--- START PASSAGE ---

Analytical expressions for acceleration due to zonal harmonics of a gravitational field?

Question

Wikipedia's Geopotential_model; The deviations of Earth's gravitational field from that of a homogeneous sphere discusses the expansion of the potential in spherical harmonics. The first few zonal harmonics ($\theta$ dependence only) are seen after the monopole term in

$$u = -\frac{GM}{r} - \sum_{n=2} J^0_n \frac{P^0_n(\sin \theta)}{r^{n+1}}$$

where $P^0_n$ are Legendre polynomials. I want to calculate the first three terms for $J_2, J_3, J_4$ by hand. I have

$$P^0_2(\sin \theta) = \frac{1}{2}(3 \sin^2 \theta - 1)$$

$$P^0_3(\sin \theta) = \frac{1}{2}(5 \sin^3 \theta - 3 \sin \theta)$$

$$P^0_4(\sin \theta) = \frac{1}{8}(35 \sin^4 \theta - 30 \sin^2 \theta + 3)$$

Since these terms are cylindrically symmetric I can write

$$\sin^2(\theta) = \frac{x^2+y^2}{r^2} = \frac{x^2+y^2}{x^2+y^2+z^2} $$

The $J_2$ term in the potential is then:

$$u_{J_2} = -J_2 \frac{1}{2} \frac{1}{r^3} \frac{3x^2 + 3y^2 - r^2}{r^2} = -J_2 \frac{1}{2} \frac{1}{r^5} (2x^2 + 2y^2 - z^2)$$

and the acceleration from this would be the negative gradient $-\nabla u$ or

$$\mathbf{a_{J_2}} = -\nabla u_{J_2}$$

Using this Wolfram Alpha link to make sure I don't make errors taking derivatives, I get (after a slight adjustment)

--- END PASSAGE ---
--- START DATA ---

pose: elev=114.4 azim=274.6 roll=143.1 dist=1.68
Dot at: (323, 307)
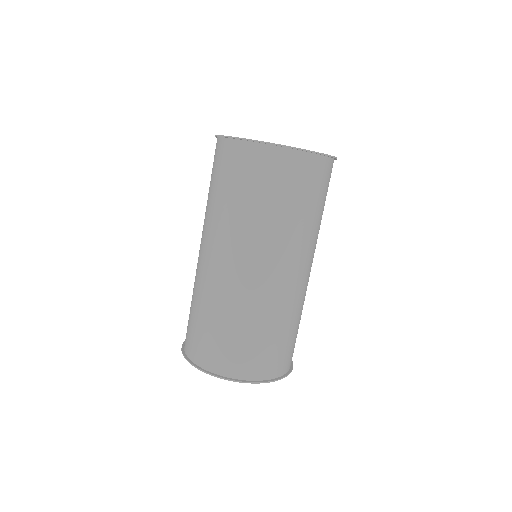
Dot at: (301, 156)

--- END DATA ---

== TASK LIST ==
a) Decide whether each statement agrees with the forum question, answering yes or no and quoting the deciding words: (i) The poster intends to work out the first three terms by hand. (ii) The Wolfram Alpha link is used to avoid errors in integration. (iii) The acceleration is taken as the positive gradient of the potential.
b) Please echo the part of the forum question that opens with the words containing "The $J_2$ term" and closes with "a slight adjustment)".
c) In the forum question, what are the $P^0_n$ said to be?
The data play no part in what is asked here.

== TASK-BY-TASK RESULTS ==
a)
(i) Yes: "I want to calculate the first three terms for $J_2, J_3, J_4$ by hand."
(ii) No: "Using this Wolfram Alpha link to make sure I don't make errors taking derivatives"
(iii) No: "the acceleration from this would be the negative gradient"

b)
The $J_2$ term in the potential is then:

$$u_{J_2} = -J_2 \frac{1}{2} \frac{1}{r^3} \frac{3x^2 + 3y^2 - r^2}{r^2} = -J_2 \frac{1}{2} \frac{1}{r^5} (2x^2 + 2y^2 - z^2)$$

and the acceleration from this would be the negative gradient $-\nabla u$ or

$$\mathbf{a_{J_2}} = -\nabla u_{J_2}$$

Using this Wolfram Alpha link to make sure I don't make errors taking derivatives, I get (after a slight adjustment)

c) Legendre polynomials.